[Transcribed page contents]
────────────────
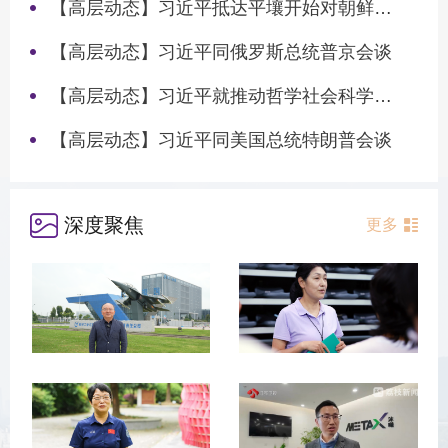
【高层动态】习近平抵达平壤开始对朝鲜进行国事访问
【高层动态】习近平同俄罗斯总统普京会谈
【高层动态】习近平就推动哲学社会科学高质量发展作出重要指示
【高层动态】习近平同美国总统特朗普会谈
深度聚焦
更多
────────────────
Only one thing is wanted in reply: the number of lines in the entries that hold the string "高层动态".

• **Task response**:
4